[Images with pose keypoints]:
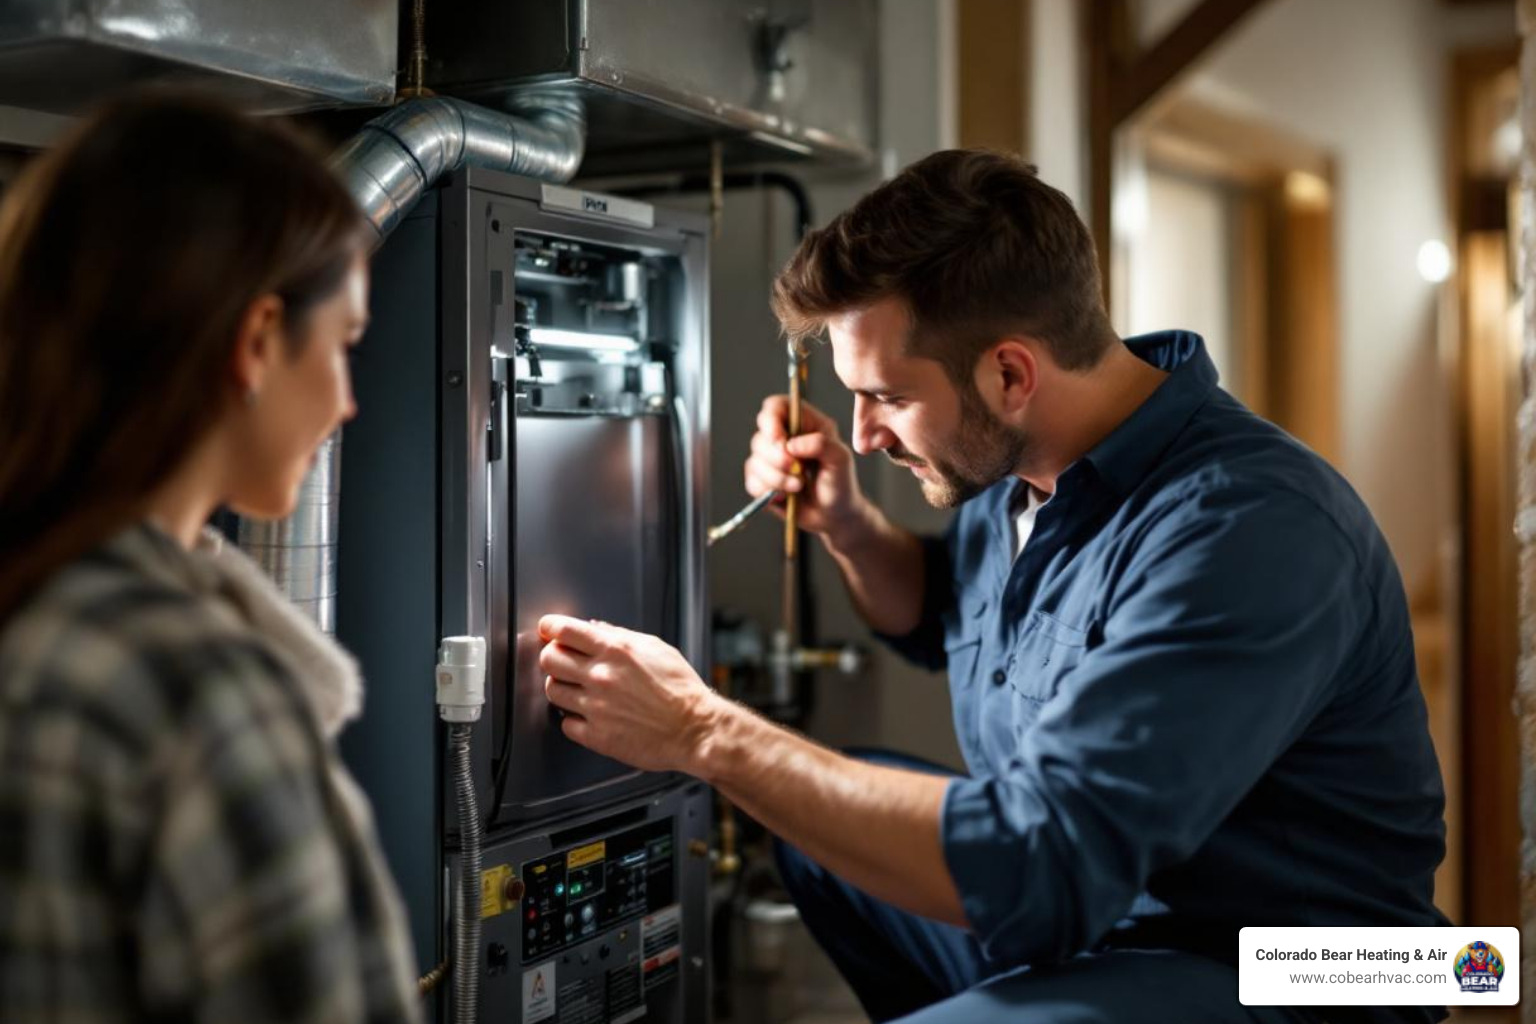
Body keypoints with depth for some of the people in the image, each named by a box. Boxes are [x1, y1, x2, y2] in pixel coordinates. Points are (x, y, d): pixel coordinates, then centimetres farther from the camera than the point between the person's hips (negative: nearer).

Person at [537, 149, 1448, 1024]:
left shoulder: (1245, 531, -27)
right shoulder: (1016, 468, 1)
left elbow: (1038, 869, -32)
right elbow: (943, 619, 24)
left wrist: (706, 732, -26)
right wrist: (844, 523, 2)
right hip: (1078, 911, 9)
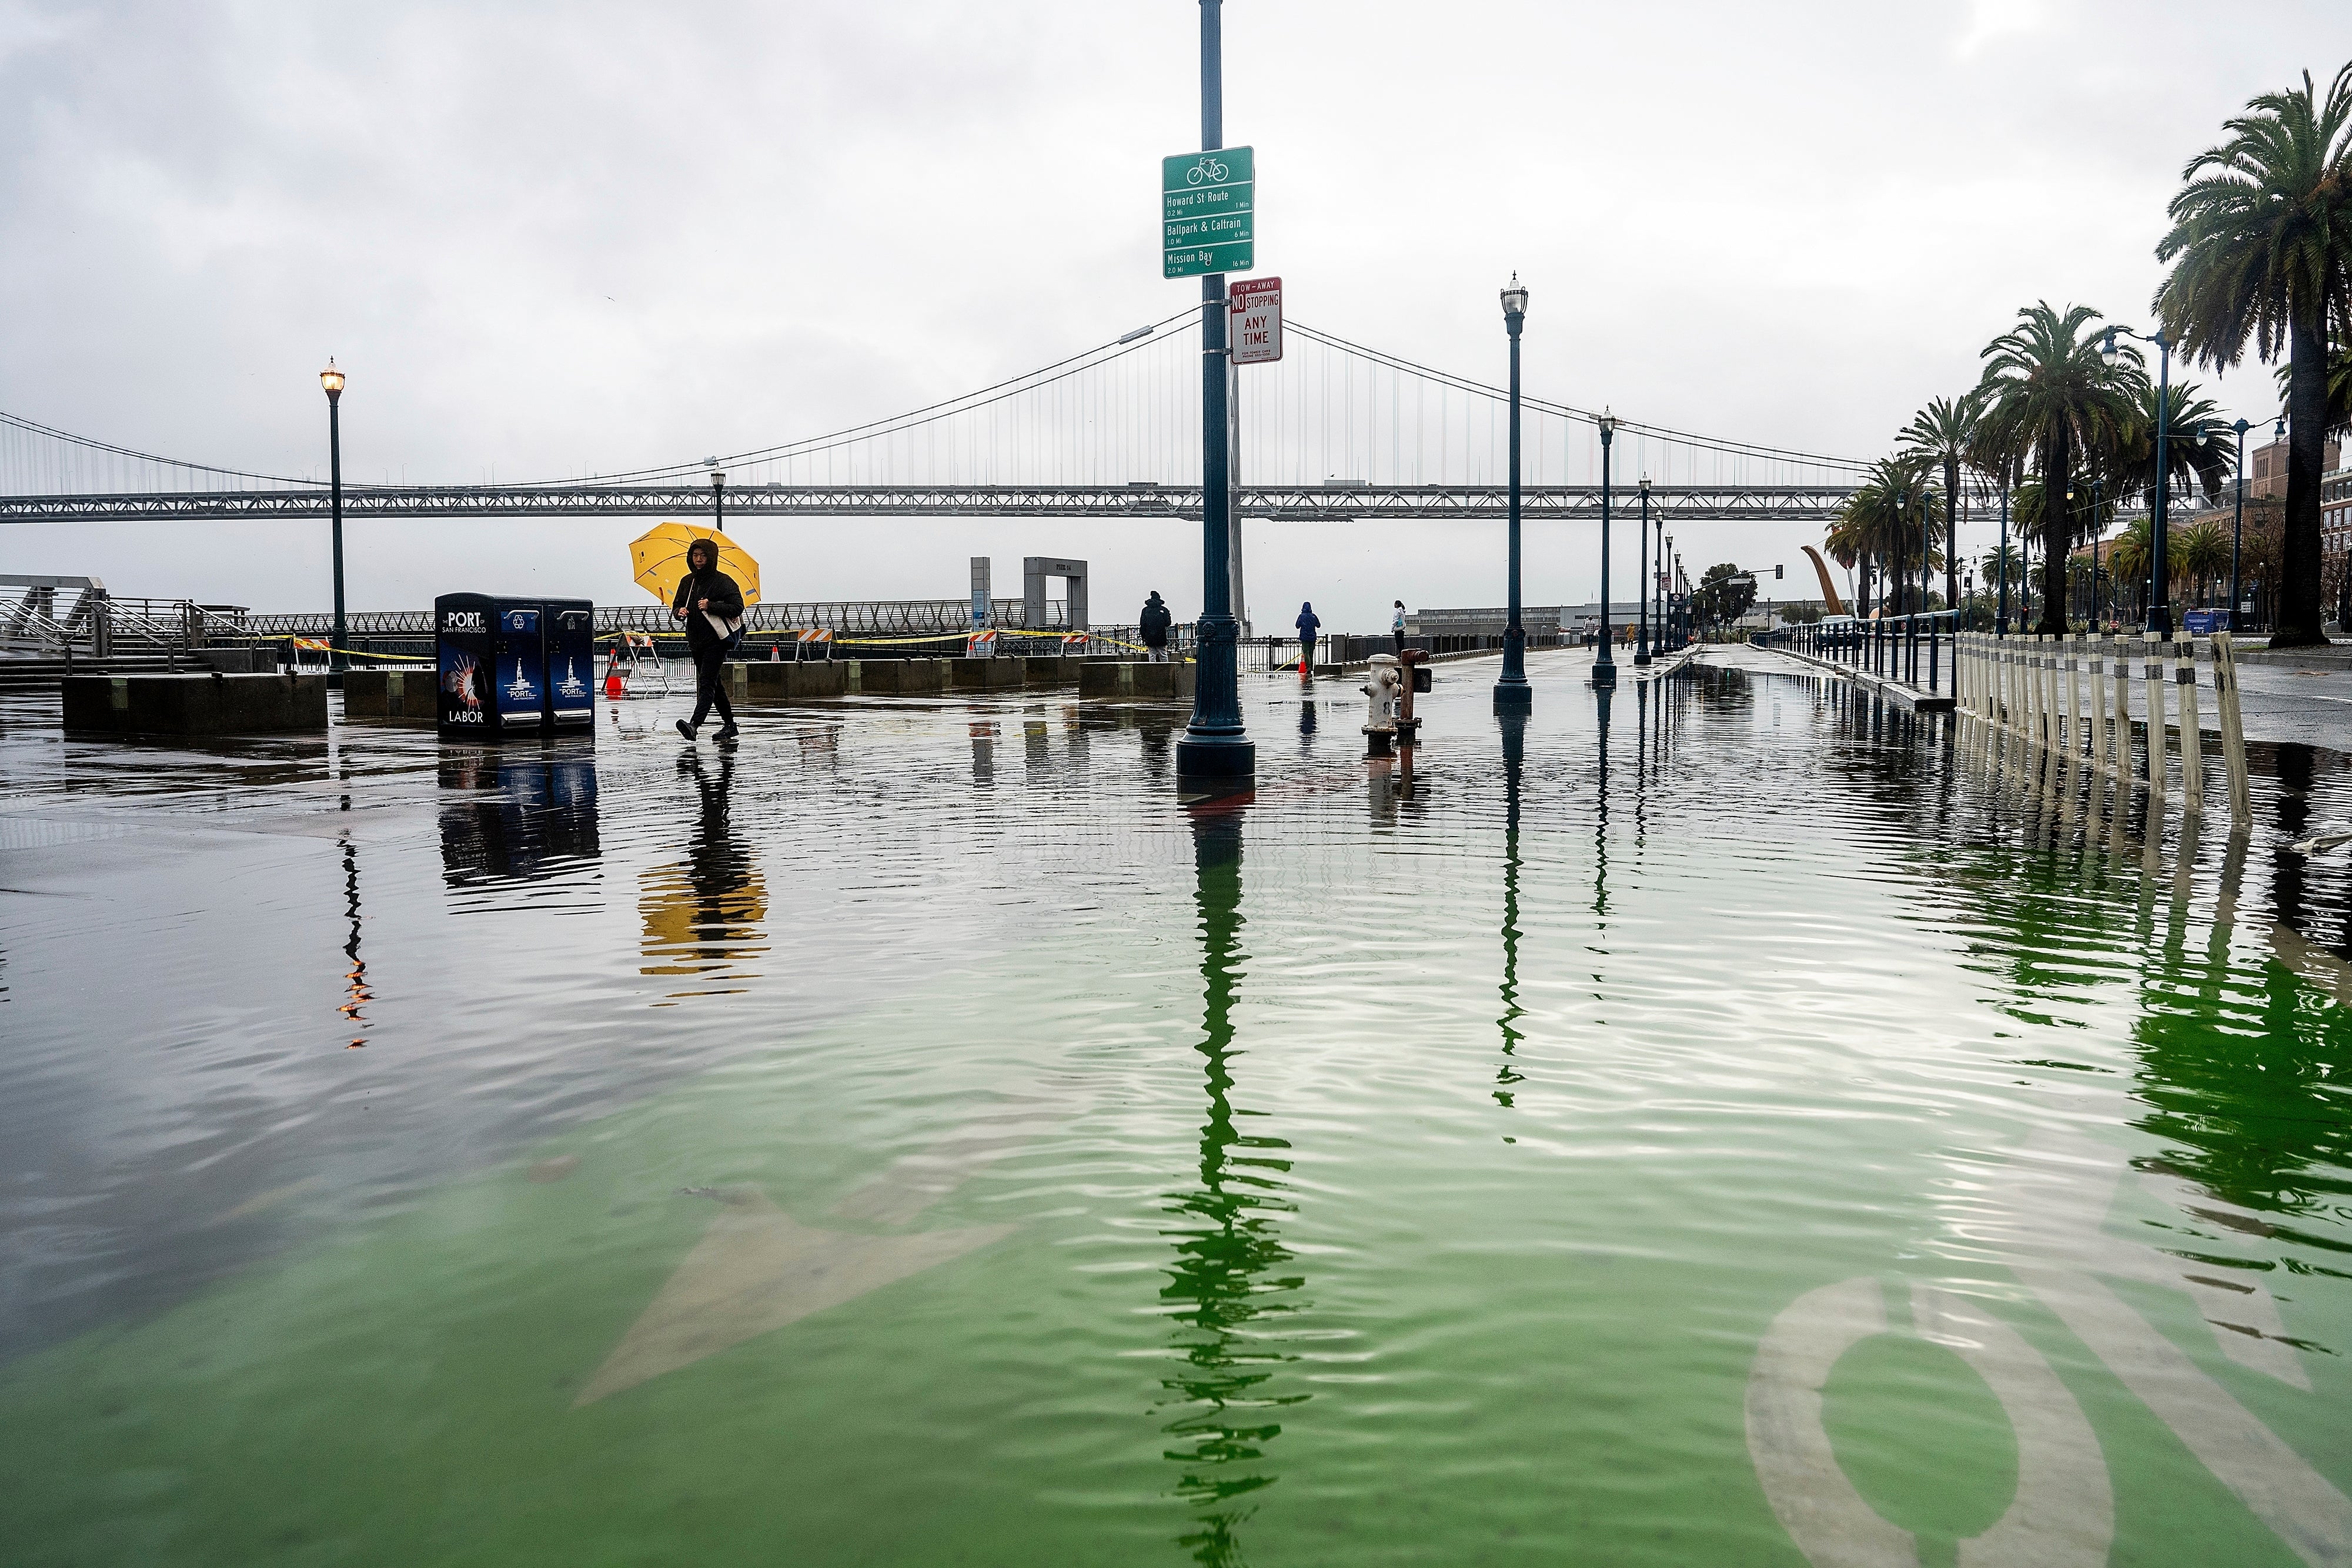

[Task prompt]: Could you put every line of the rows above into a Markdown table with the columns "No" and "Text", numbering each line and leaving out blank lines and the pictures?

[Result]:
| No | Text |
|---|---|
| 1 | Body keypoints with depth for some of the people in the image, each named by a box. Boxes are [x1, y1, x2, y2] in pixel coordinates. Points are (x, y, d): pixel coordinates, then centimetres farther from the camera than the point between the person's hips (negative: nearer). |
| 2 | Person at [537, 149, 1448, 1024]: |
| 3 | left shoulder: (1245, 531, -27) |
| 4 | right shoulder: (1016, 468, 1) |
| 5 | left elbow: (1038, 869, -32) |
| 6 | right elbow: (943, 619, 24) |
| 7 | left wrist: (706, 732, -26) |
| 8 | right wrist: (844, 523, 2) |
| 9 | right hip: (1078, 911, 9) |